Blogger Pax Federatica said...

Of course, the really interesting question is whether USC would have done the same thing with students who were protesting, say, the war in Iraq. Or gay marriage. Or bans on gay marriage. Or the encroachment of shari'a law in Western societies. Or for that matter, ham-handed university policies against speech and protests.

I'd like to think this is more than just an amusing, yet isolated, "man bites dog" story, but I see no evidence of that.

12:09 AM  
Blogger Ren said...

I think its great that students are protesting on campus for a specific policy change (joining the Designated Suppliers Program) that specifically affects students and campus. Isn't that better than the general hodgepodge of ANSWER 'coalition' montages?
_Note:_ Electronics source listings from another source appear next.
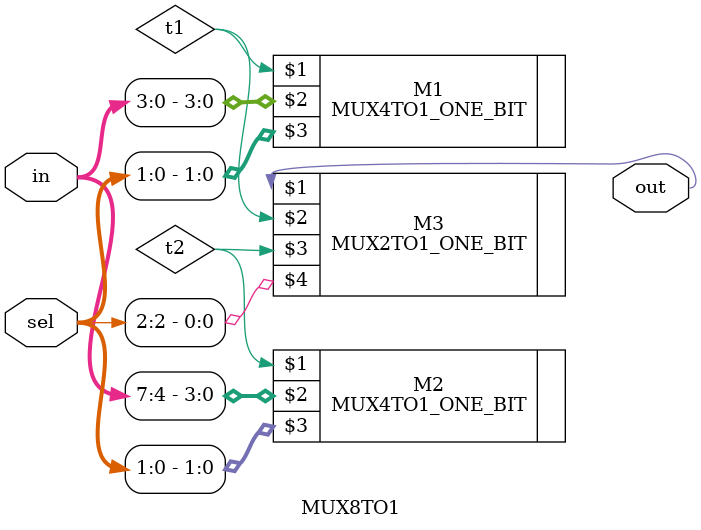
<source format=v>
`timescale 1ns / 1ps


module MUX8TO1(out,in,sel);
    input [7:0] in;
    input [2:0] sel;
    output out;
    
    wire t1,t2;
    
    MUX4TO1_ONE_BIT M1(t1,in[3:0],sel[1:0]);
    MUX4TO1_ONE_BIT M2(t2,in[7:4],sel[1:0]);
    
    MUX2TO1_ONE_BIT M3(out,t1,t2,sel[2]);
endmodule

</source>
The students are addressing a targeted human rights issue that their university, of which they are tuition paying constituents, can take a direct step to help.

PS. The protests against "ham-handed university policies against speech and protests" happened other days, don't worry.

1:25 PM  
Blogger Evan said...

Joshua, your point is well-taken. It certainly could be that USC will clamp down exclusively on protests that threaten USC's bottom line.

Ren, your comments about a "targeted human rights issue" strike me as misplaced. Those factories are the only shot at prosperity - not today, but a generation from now - their workers have. I urge you to consult Johan Norberg for some first-hand insight about what these plants are about.

As the economist Thomas Sowell likes to say, the solution to poverty is prosperity.

3:28 PM  
Blogger Ren said...

The program that the students want USC to adopt would not abandon Nike. That company owns some factories that have safe, fair working conditions... and some that do not, that engage in verbal and sexual abuse, forced unpaid overtime, etc. The Designated Suppliers Program would be a request from the University (the customer) to Nike (the provider) that Trojan apparel be made in the factories that are up to ethical standards. Nike still profits, USC still profits, workers still profit, and as this grows past the current 167 schools plus the city of Los Angeles, more factories will move towards ethical conditions to meet the demand.